Could you find every line in the entries below that holds the word "pillow" and copy it?

*** Opening Extracted information ***

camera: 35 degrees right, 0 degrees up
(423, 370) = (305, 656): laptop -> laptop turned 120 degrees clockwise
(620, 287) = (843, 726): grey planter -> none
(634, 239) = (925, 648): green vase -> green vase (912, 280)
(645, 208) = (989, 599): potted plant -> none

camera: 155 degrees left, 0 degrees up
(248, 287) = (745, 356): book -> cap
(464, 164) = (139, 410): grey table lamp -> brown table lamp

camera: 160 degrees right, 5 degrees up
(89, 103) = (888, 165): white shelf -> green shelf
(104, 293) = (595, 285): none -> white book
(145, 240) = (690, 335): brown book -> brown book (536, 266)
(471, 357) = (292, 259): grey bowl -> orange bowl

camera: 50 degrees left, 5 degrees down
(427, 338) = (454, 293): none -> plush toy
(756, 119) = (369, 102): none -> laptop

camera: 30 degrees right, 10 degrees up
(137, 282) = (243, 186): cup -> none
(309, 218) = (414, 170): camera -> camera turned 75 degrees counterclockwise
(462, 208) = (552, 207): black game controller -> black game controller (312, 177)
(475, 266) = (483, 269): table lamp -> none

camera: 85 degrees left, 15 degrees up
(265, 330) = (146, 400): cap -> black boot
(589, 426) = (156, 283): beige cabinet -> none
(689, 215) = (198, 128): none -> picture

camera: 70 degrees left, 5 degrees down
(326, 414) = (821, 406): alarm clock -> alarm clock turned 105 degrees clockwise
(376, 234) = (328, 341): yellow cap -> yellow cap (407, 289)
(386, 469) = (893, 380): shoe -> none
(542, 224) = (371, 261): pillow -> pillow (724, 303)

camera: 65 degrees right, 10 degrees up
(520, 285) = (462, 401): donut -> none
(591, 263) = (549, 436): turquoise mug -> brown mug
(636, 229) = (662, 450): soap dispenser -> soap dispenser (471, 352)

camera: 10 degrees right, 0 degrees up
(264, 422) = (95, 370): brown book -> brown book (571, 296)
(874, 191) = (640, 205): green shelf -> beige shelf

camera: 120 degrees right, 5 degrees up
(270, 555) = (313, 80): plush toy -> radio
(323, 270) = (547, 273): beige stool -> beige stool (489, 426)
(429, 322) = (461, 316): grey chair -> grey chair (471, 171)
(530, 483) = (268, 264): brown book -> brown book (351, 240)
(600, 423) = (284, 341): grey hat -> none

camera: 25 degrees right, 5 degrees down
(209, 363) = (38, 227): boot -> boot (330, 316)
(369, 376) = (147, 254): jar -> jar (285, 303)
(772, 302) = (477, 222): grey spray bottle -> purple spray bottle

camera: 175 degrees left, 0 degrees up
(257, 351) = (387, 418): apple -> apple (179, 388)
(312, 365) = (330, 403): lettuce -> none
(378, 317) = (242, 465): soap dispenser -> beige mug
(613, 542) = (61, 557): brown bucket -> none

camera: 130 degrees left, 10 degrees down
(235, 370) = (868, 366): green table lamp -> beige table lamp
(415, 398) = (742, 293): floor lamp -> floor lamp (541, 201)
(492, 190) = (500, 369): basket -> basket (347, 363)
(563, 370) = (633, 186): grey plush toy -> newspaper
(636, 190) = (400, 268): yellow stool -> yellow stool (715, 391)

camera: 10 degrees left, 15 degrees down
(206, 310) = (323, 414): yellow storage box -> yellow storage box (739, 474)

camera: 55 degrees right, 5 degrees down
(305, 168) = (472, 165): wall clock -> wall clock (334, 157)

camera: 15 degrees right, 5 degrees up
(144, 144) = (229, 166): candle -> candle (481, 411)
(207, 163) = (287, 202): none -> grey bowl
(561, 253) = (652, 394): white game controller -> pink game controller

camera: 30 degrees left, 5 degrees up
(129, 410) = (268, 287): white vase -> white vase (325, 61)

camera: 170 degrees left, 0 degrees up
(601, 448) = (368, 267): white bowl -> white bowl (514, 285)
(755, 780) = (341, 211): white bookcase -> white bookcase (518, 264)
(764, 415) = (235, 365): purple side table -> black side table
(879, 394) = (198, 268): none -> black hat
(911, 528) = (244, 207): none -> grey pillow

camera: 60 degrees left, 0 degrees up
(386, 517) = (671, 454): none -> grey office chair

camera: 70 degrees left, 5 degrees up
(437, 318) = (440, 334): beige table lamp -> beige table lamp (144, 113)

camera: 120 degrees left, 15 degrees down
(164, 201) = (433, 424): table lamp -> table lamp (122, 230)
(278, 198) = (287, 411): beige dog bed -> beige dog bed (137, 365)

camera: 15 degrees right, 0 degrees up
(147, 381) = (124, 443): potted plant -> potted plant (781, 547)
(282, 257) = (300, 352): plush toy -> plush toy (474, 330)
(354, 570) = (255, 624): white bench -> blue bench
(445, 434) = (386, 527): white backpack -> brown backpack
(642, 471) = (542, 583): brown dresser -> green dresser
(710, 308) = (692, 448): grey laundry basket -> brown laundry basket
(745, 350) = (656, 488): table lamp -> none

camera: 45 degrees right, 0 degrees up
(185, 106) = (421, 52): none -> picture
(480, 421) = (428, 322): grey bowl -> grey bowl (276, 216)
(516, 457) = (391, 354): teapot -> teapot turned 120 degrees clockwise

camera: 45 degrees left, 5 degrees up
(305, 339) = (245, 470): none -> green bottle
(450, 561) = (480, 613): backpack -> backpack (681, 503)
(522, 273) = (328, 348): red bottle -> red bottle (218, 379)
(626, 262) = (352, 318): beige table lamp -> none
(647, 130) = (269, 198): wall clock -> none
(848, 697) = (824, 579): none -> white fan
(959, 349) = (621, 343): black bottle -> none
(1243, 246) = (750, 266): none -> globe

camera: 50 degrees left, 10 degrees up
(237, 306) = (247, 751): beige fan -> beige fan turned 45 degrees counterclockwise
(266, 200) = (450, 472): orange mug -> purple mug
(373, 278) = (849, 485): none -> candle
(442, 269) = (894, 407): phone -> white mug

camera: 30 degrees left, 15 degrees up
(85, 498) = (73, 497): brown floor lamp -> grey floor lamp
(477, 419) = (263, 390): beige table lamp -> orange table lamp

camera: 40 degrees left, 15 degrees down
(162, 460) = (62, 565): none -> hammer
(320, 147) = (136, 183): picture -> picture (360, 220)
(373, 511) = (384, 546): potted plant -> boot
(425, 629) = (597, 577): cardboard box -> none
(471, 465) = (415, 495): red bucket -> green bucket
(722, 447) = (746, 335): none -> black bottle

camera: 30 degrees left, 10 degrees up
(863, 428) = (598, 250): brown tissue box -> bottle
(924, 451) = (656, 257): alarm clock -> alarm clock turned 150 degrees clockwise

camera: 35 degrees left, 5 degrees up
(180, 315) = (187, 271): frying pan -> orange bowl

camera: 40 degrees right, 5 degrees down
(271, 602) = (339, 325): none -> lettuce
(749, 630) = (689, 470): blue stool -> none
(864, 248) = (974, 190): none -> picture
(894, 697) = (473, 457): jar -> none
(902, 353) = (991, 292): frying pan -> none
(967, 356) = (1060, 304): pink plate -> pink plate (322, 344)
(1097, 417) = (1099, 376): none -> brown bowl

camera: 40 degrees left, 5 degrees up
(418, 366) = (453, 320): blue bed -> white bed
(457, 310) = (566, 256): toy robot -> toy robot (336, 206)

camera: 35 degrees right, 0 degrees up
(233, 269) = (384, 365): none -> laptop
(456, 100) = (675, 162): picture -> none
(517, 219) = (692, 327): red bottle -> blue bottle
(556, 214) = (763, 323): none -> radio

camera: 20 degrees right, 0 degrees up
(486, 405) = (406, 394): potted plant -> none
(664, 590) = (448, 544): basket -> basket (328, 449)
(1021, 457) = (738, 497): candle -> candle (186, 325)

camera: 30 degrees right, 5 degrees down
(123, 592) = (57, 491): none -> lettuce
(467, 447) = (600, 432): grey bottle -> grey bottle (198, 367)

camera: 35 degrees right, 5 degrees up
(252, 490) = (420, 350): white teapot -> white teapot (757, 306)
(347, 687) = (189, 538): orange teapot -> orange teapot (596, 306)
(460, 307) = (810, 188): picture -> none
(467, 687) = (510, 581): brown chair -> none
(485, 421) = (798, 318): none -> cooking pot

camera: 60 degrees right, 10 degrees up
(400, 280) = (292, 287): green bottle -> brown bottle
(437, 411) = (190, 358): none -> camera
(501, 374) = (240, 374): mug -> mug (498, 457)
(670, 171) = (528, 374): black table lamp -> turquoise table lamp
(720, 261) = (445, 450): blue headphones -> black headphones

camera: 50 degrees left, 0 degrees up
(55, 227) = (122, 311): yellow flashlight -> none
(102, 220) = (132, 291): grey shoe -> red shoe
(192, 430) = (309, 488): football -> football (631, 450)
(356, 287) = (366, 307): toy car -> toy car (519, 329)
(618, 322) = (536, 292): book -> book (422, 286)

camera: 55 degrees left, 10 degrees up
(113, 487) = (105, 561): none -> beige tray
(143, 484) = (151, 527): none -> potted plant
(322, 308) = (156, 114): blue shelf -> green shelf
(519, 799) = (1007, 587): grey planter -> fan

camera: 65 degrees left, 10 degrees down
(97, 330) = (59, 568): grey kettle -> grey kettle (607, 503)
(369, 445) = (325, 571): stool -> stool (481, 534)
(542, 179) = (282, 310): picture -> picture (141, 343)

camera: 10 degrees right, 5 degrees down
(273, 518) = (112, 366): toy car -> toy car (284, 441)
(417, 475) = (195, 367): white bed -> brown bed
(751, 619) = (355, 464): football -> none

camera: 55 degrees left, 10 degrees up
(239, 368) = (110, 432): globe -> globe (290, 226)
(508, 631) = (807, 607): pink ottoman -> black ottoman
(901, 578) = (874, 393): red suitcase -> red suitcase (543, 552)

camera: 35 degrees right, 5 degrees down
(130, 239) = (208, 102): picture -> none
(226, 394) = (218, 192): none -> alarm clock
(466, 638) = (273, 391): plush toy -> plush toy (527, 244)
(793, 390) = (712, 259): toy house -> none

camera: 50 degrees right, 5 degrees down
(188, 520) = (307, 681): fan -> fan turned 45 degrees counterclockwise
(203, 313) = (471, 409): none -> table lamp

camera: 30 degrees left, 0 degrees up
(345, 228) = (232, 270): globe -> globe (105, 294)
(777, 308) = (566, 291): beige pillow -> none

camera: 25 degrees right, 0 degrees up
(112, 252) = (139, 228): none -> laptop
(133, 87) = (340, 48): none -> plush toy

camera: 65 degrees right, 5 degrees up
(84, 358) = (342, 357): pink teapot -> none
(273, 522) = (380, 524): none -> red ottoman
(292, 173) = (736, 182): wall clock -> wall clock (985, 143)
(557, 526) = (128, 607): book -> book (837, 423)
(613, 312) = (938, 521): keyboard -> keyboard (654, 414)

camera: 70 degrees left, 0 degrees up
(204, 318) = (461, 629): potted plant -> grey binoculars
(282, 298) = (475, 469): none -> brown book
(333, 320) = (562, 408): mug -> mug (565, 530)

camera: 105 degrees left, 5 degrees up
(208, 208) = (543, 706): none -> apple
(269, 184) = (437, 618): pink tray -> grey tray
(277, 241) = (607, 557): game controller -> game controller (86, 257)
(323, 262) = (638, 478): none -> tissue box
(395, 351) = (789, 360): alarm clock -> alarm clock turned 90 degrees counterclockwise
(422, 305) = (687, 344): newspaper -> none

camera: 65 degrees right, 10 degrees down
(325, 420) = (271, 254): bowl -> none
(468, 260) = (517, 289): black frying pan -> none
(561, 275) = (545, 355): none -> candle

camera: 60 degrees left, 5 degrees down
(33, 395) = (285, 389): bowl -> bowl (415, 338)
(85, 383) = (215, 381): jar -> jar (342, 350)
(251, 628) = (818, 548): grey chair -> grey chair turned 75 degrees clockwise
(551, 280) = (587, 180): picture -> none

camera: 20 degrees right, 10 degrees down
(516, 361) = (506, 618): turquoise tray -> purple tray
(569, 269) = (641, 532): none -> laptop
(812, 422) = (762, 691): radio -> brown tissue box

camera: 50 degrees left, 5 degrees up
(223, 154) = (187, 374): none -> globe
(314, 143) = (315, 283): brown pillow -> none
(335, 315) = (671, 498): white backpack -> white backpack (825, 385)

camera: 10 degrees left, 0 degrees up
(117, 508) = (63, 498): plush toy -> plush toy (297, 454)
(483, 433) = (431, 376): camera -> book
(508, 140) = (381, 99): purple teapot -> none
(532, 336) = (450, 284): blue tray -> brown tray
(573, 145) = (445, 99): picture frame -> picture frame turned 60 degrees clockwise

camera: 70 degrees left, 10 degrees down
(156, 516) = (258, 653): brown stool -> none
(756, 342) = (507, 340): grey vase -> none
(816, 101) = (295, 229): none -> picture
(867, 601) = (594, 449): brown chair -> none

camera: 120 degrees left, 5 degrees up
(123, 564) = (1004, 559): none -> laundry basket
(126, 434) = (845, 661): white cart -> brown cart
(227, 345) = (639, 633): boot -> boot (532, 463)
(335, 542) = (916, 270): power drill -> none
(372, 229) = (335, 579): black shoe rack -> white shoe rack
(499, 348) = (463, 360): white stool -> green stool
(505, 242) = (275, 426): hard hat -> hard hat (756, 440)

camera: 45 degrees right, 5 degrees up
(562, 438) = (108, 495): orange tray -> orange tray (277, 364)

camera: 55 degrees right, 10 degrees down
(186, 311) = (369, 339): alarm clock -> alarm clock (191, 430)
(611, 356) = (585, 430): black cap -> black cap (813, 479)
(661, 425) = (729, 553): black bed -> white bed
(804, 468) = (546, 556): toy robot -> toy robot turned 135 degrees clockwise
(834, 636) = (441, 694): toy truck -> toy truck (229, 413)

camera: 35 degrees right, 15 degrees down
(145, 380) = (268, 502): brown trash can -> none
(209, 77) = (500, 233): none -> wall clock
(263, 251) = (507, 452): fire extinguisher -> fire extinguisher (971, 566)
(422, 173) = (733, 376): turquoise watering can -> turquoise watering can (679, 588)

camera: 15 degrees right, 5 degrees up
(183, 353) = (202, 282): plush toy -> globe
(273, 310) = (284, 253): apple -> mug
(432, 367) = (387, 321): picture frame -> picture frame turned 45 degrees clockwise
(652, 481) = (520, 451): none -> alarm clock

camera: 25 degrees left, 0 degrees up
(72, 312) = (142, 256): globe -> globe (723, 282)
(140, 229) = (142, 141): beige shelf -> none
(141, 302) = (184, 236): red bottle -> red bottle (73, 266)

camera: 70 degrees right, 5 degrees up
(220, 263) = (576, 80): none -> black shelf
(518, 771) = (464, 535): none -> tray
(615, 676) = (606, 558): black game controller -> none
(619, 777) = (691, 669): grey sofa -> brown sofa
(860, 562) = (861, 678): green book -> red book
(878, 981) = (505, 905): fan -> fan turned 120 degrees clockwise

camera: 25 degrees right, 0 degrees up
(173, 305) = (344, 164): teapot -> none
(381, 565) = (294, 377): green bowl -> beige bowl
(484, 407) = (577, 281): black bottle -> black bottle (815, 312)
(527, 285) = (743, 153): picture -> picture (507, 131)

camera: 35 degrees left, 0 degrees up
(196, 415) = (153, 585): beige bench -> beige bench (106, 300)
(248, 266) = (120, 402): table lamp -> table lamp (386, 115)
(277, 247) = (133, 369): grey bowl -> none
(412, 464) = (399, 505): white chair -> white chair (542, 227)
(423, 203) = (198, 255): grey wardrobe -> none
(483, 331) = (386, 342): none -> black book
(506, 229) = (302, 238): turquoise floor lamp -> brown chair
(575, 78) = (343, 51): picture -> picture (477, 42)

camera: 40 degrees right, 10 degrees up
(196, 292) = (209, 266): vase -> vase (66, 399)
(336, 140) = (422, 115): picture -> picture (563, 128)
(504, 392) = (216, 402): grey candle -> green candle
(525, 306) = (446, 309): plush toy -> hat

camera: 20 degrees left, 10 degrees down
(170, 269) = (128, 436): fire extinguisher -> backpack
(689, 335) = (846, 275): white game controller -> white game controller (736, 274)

*** Closing Extracted information ***

Response area
(542, 224) = (371, 261): pillow -> pillow (724, 303)
(911, 528) = (244, 207): none -> grey pillow
(777, 308) = (566, 291): beige pillow -> none
(314, 143) = (315, 283): brown pillow -> none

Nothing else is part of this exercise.